● **TASK INSTRUCTIONS**
Reproduce the stretch of the records from the line that contains "Pro-gedeelte" through the line that contains "Das neue Gesangbuch im Praxistest", substituting "Zakenreizen" for "Zakelijk toerisme" and changing nothing else. Omit the pictures from your answer.

[[ DATA TO USE, beginning ]]

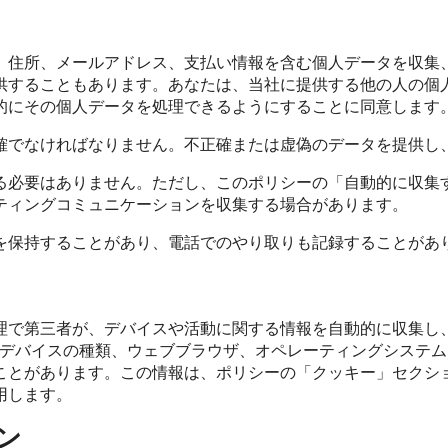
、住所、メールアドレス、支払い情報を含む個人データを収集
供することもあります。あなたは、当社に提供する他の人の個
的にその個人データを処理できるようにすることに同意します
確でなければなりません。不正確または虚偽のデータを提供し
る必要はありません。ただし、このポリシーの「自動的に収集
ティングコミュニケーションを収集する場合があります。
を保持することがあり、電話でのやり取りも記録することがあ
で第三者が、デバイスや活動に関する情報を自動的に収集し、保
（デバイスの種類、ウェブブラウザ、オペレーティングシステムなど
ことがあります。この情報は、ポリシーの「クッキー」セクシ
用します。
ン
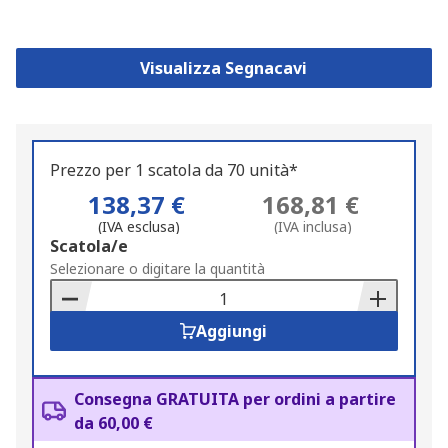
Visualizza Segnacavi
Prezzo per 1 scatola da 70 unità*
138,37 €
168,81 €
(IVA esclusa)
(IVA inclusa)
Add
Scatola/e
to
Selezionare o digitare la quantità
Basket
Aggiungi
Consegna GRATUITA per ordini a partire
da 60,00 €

[[ DATA TO USE, end ]]
[[ DATA TO USE, beginning ]]

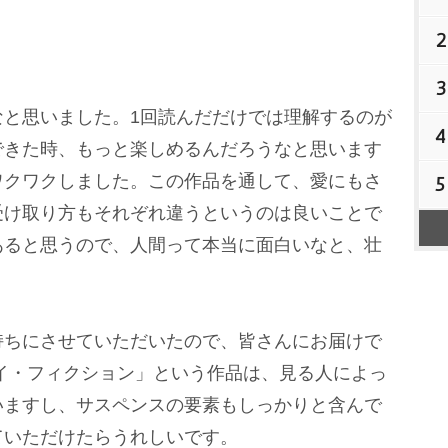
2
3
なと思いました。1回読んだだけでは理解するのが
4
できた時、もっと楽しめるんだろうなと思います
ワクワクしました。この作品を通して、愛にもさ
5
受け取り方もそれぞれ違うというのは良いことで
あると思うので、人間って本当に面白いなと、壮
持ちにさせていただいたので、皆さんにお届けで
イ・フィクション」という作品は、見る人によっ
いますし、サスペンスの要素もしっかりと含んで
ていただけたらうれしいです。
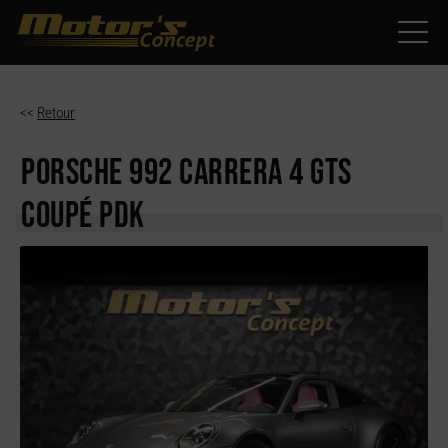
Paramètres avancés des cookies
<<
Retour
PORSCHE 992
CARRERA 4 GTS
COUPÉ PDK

[[ DATA TO USE, end ]]
[[ DATA TO USE, beginning ]]

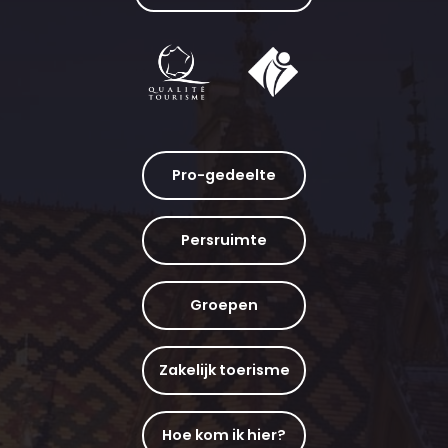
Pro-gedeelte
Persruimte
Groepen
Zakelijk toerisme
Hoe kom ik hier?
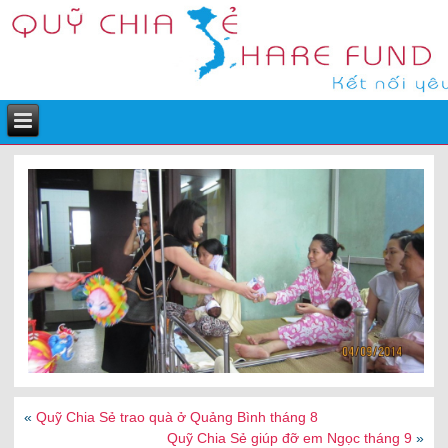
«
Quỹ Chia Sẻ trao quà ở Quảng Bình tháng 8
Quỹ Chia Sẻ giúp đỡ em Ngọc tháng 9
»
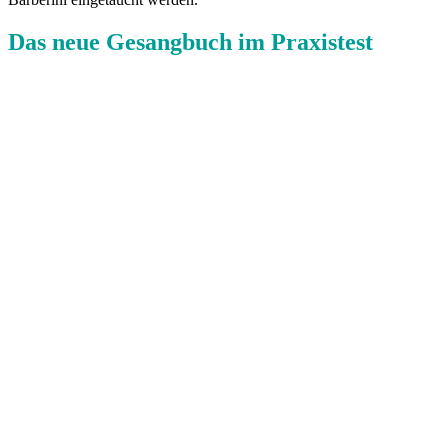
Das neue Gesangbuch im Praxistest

[[ DATA TO USE, end ]]

● **SOLUTION FOR THIS PROBLEM**
Pro-gedeelte
Persruimte
Groepen
Zakenreizen
Hoe kom ik hier?
«
Quỹ Chia Sẻ trao quà ở Quảng Bình tháng 8
Quỹ Chia Sẻ giúp đỡ em Ngọc tháng 9
»
Das neue Gesangbuch im Praxistest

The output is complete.